CUPE Nova Scotia legally challenges essential services legislation

Bill 30 strips inherent bargaining rights: Union

Home support workers in Nova Scotia have launched a legal challenge against the provincial government.

Led by the Canadian Union of Public Employees (CUPE), home support workers announced on March 18 their intention to file a lawsuit against the province’s highly-contentious Essential Services Act.

Otherwise known as Bill 30, the legislation deemed home support workers an essential service, effectively forcing more than 400 staffers at Northwood Home Care, headquartered in Dartmouth, N.S., back to work. Northwood employees and their employers had reached an impasse during collective bargaining, due largely in part to wage parity.

The legislation strips home support workers of their inherent right to bargain collectively and to strike, said president of CUPE Nova Scotia, Danny Cavanagh.

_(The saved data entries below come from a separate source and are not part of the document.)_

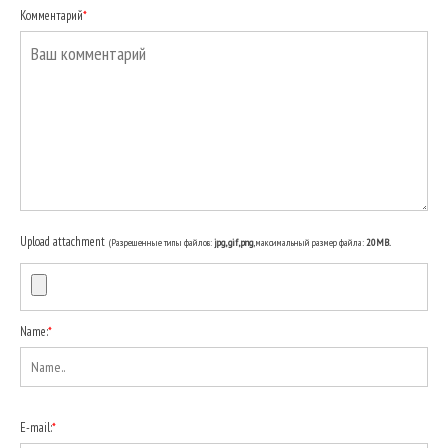
Комментарий
*
Upload attachment
(Разрешенные типы файлов:
jpg, gif, png
, максимальный размер файла:
20MB.
Name:
*
E-mail:
*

“This bill was created for the express purpose of pushing our home support workers into accepting a deal that was dictated to them by the provincial government. Contrary to what the premier and labour minister have been claiming, that is not free collective bargaining,” Cavanagh said.

Marianne Welsh, CUPE’s home support co-ordinator, said there have been plenty of high-profile Supreme Court rulings on essential services laws and the right to collective bargaining. Therefore, she is hopeful Northwood’s case has a strong legal foundation from which to jump off.

“We proved to the provincial government that free collective bargaining works by negotiating deals with two of our employers in this sector at the very same time they were ramming this law through the house,” said Welsh.